An edge, or arc, is the connection between two vertices. Edges can be unidirectional and bidirectional. One edge can only connect two vertices. Edges, like vertices, are also documents with additional features.
For more information on connecting vertices in general, see Relationships below.
When ArcadeDB generates a record, it auto-assigns a unique identifier called a Record ID, RID for short.
The syntax for the RID is the pound symbol (#) with the bucket identifier, colon (:), and the position like so:
#<bucket-identifier>:<record-position>.
-
bucket-identifier: This number indicates the bucket id to which the record belongs. Positive numbers in the bucket identifier indicate persistent records. You can have up to 2,147,483,648 buckets in a database.
-
record-position: This number defines the absolute position of the record in the bucket.
A special case is #-1:-1 symbolizing the null RID.
|
Note
|
The prefix character # is mandatory.
|
Each Record ID is immutable, universal, and only reused when configured to, see bucketReuseSpaceMode.
Additionally, records can be accessed directly through their RIDs at O(1) complexity which means the query speed is constant, unaffected by database size.
For this reason, you don’t need to create a field to serve as the primary key as you do in relational databases.
Retrieving a record by RID is of complexity O(1).
This is possible as the RID itself encodes both, the file a record is stored in, and the position inside it.
In an RID, i.e. #12:1000000, the bucket identifier (here #12) specifies the record’s associated file, while the record position (here 1000000) describes the position inside the file.
Bucket files are organized in pages (with default size 64KB) with a maximum number records per page (by default 2048).
To determine the byte position of a record in a bucket file, the rounded down quotient of record position and maximum records per page yields the page (here ⌊1000000 / 2048⌋), and the remainder gives the position on the page (here ⌊1000000 % 2048⌋).

• Materials provided:

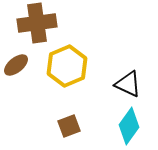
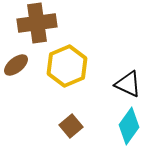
brown square: moved 2 px right; rotated 20 degrees counterclockwise
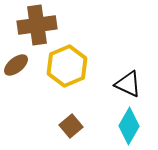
brown cross: moved 2 px down
cyan diamond: rotated 6 degrees counterclockwise
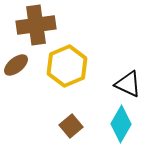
brown cross: moved 1 px left
cyan diamond: moved 8 px left, 2 px up
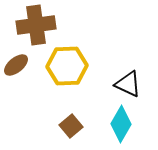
yellow hexagon: rotated 21 degrees clockwise
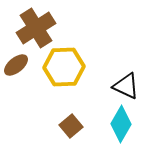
brown cross: moved 3 px down; rotated 24 degrees counterclockwise
yellow hexagon: moved 3 px left, 1 px down
black triangle: moved 2 px left, 2 px down
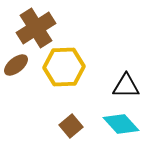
black triangle: rotated 24 degrees counterclockwise
cyan diamond: rotated 72 degrees counterclockwise
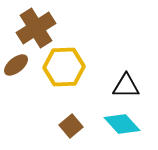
cyan diamond: moved 1 px right
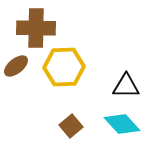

• Required actions:
A) Name the parts that make up a Record ID, in the order the passage on ArcadeDB records gives them.
B) Copy out the lines of the records, starting with the line that contains "brown cross: moved 1 px left" and going on through the end of the records. Leave out the picture lines.

• Task-by-task results:
A)
1. The pound symbol (#)
2. The bucket identifier
3. The colon (:)
4. The record position

B)
brown cross: moved 1 px left
cyan diamond: moved 8 px left, 2 px up
yellow hexagon: rotated 21 degrees clockwise
brown cross: moved 3 px down; rotated 24 degrees counterclockwise
yellow hexagon: moved 3 px left, 1 px down
black triangle: moved 2 px left, 2 px down
black triangle: rotated 24 degrees counterclockwise
cyan diamond: rotated 72 degrees counterclockwise
cyan diamond: moved 1 px right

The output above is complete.